* **给定文本**:
6月15日周六,请把你的钱包留在家中,来参加家作坊第三期的献宝兑宝活动吧。这一天,来自北京每个角落的人都会聚到家作坊,来参加这个和钱无关的交换活动直至满意而归。
“献宝兑宝”活动是个和钱不相关的交换市集,由家作坊(艺术家社区空间)成员(包括北京有机农夫市集的发起者们)和Suvi(2012年3月Brandnu的交换活动组织者之一)共同组织。活动全天都安排有探讨可持续生活方式的工作坊及演说。

今年这第三期的“献宝兑宝”活动会:

  • 举办全天的交换市集
  • 组织种子换种子以及书换书
  • 安排以“可替代经济”为主题的演说及讨论

 

时间表:

1:30-2:15 —  “集资在中国”… 何峰,demohour公司的创始人主讲(中文)

2:30-3:15 — “北京的另类空间和价值”… 家作坊,艺术家群落空间和北京城市农民联盟创始人联合主持(中/英文)

* **任务提示 A**: 给定文本列出了今年第三期“献宝兑宝”活动会做的几件事，请逐条写出。
* **任务提示 B**: 根据给定文本，“集资在中国”这场演说由谁主讲？
* **任务提示 C**: 把给定文本中从“6月15日周六,请把你的钱包”一直到“持续生活方式的工作坊及演说。”的内容原样照抄下来。
这些数据来自另一个来源，与给定文本无关。

* **数据摘录**:
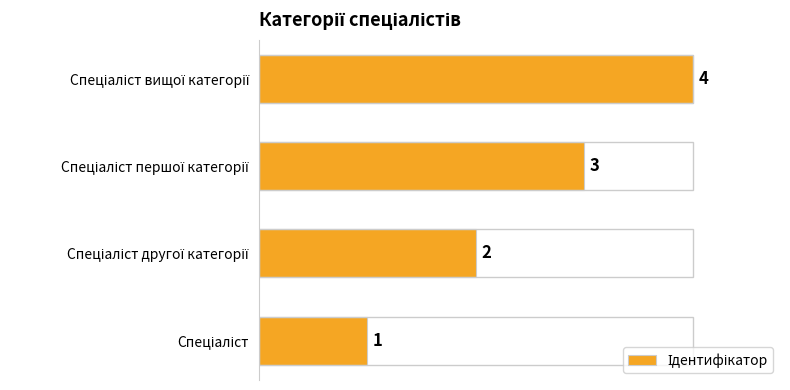

What is the greatest value displayed?

4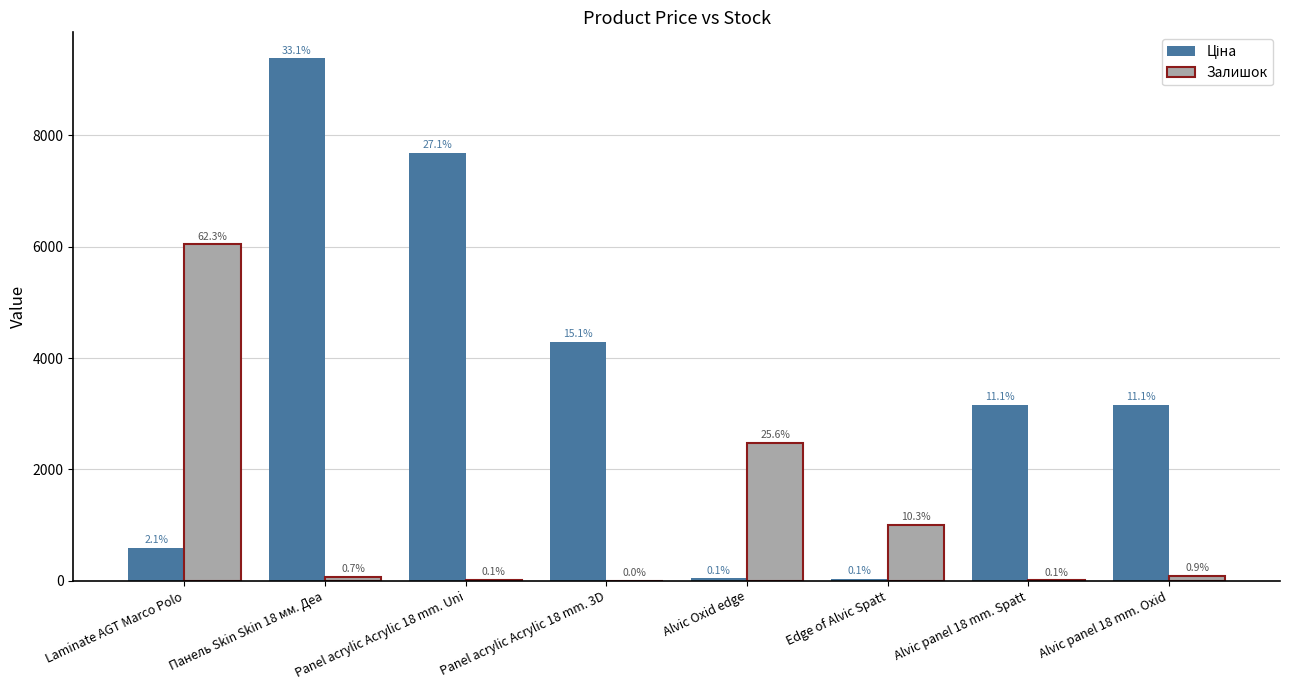

Between Panel acrylic Acrylic 18 mm. Uni and Alvic Oxid edge, which series saw the biggest shift?

Ціна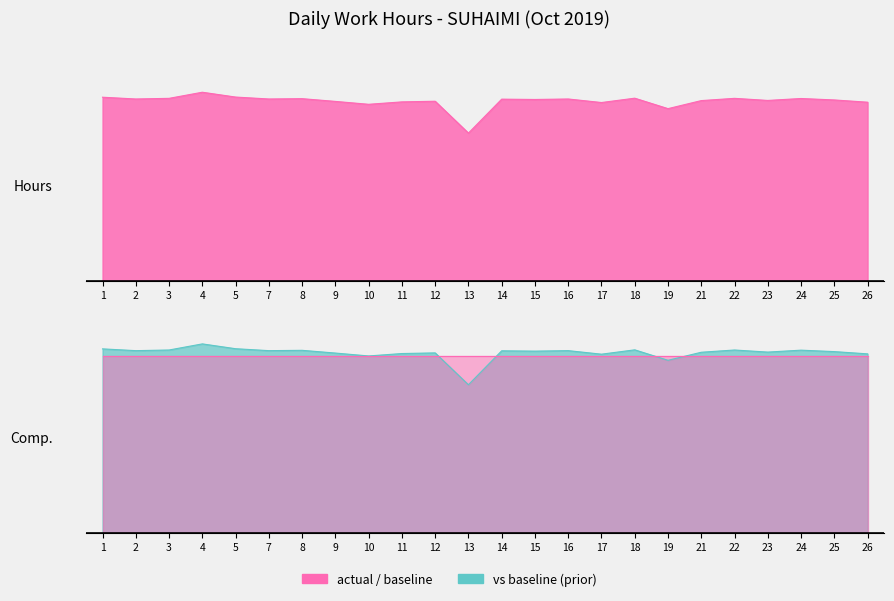

Where is the data nearest to the value 10?

19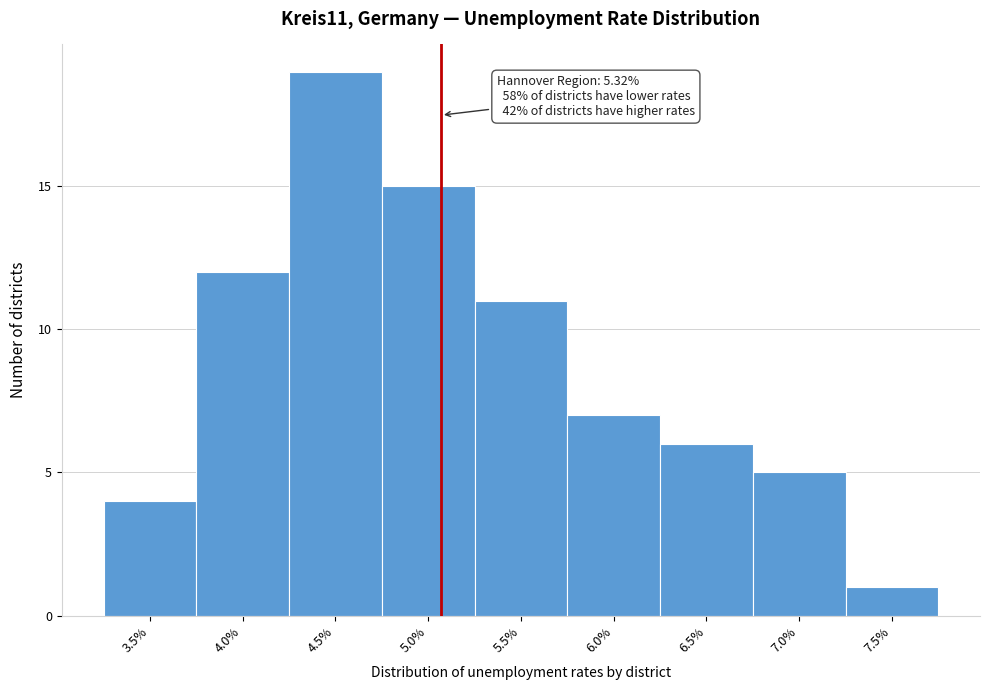

Reading left to right, what are all the values shown in this chart?

3.5%=4	4.0%=12	4.5%=19	5.0%=15	5.5%=11	6.0%=7	6.5%=6	7.0%=5	7.5%=1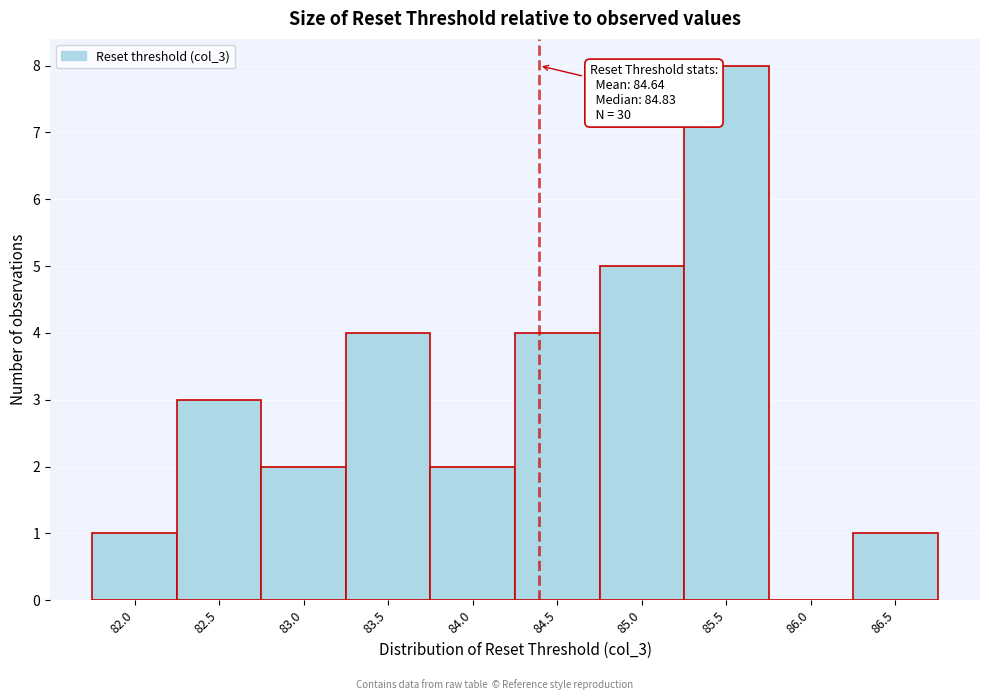

Reading right to left, extract all data points from this chart.

86.5=1	86.0=0	85.5=8	85.0=5	84.5=4	84.0=2	83.5=4	83.0=2	82.5=3	82.0=1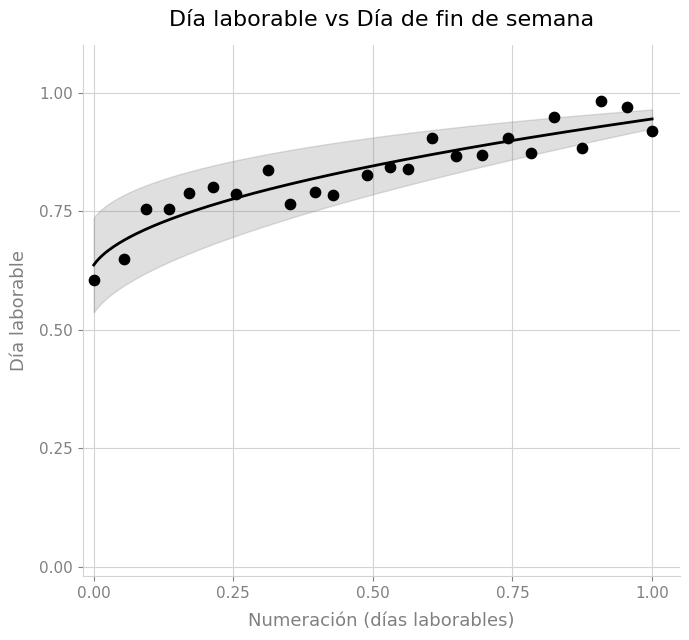

What is the range of Y values (max minus min)?

0.4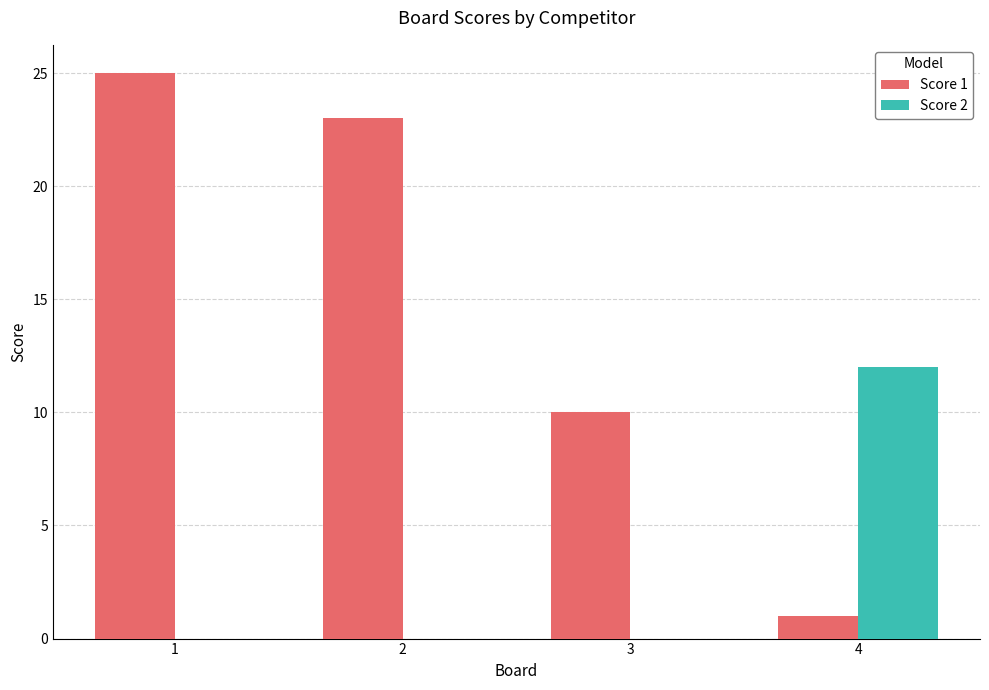

How many Score 2 values are between 0 and 12?

4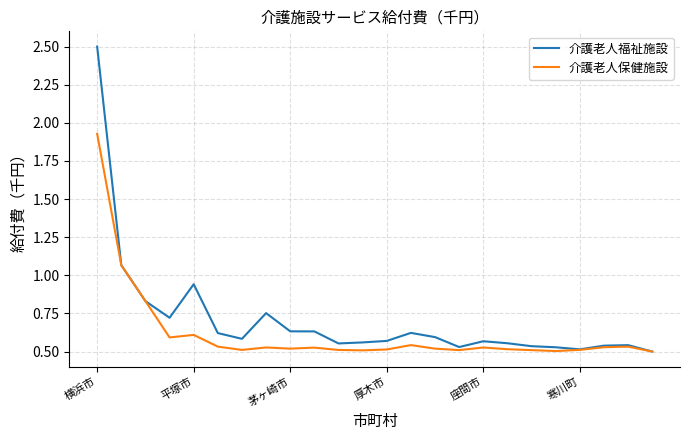

Which series has the largest range (max minus min)?

介護老人福祉施設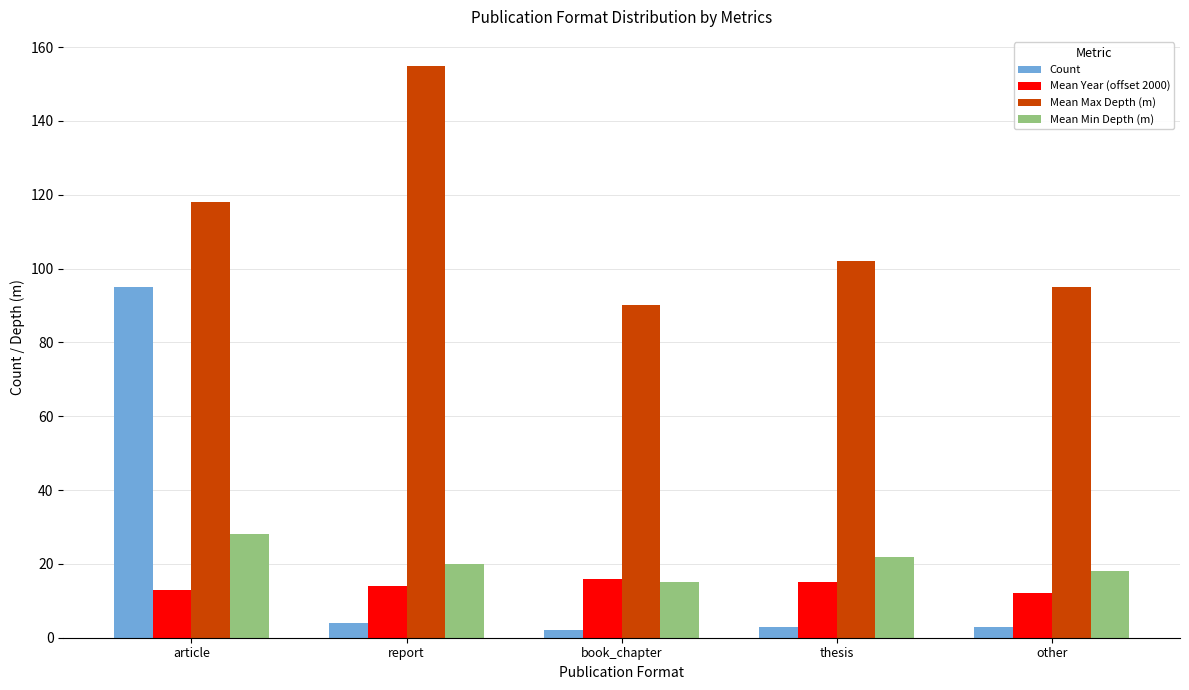

What is the average value of the Count series?

21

* **任务回答 A**: 举办全天的交换市集；组织种子换种子以及书换书；安排以“可替代经济”为主题的演说及讨论。

* **任务回答 B**: 何峰，demohour公司的创始人。

* **任务回答 C**:
6月15日周六,请把你的钱包留在家中,来参加家作坊第三期的献宝兑宝活动吧。这一天,来自北京每个角落的人都会聚到家作坊,来参加这个和钱无关的交换活动直至满意而归。
“献宝兑宝”活动是个和钱不相关的交换市集,由家作坊(艺术家社区空间)成员(包括北京有机农夫市集的发起者们)和Suvi(2012年3月Brandnu的交换活动组织者之一)共同组织。活动全天都安排有探讨可持续生活方式的工作坊及演说。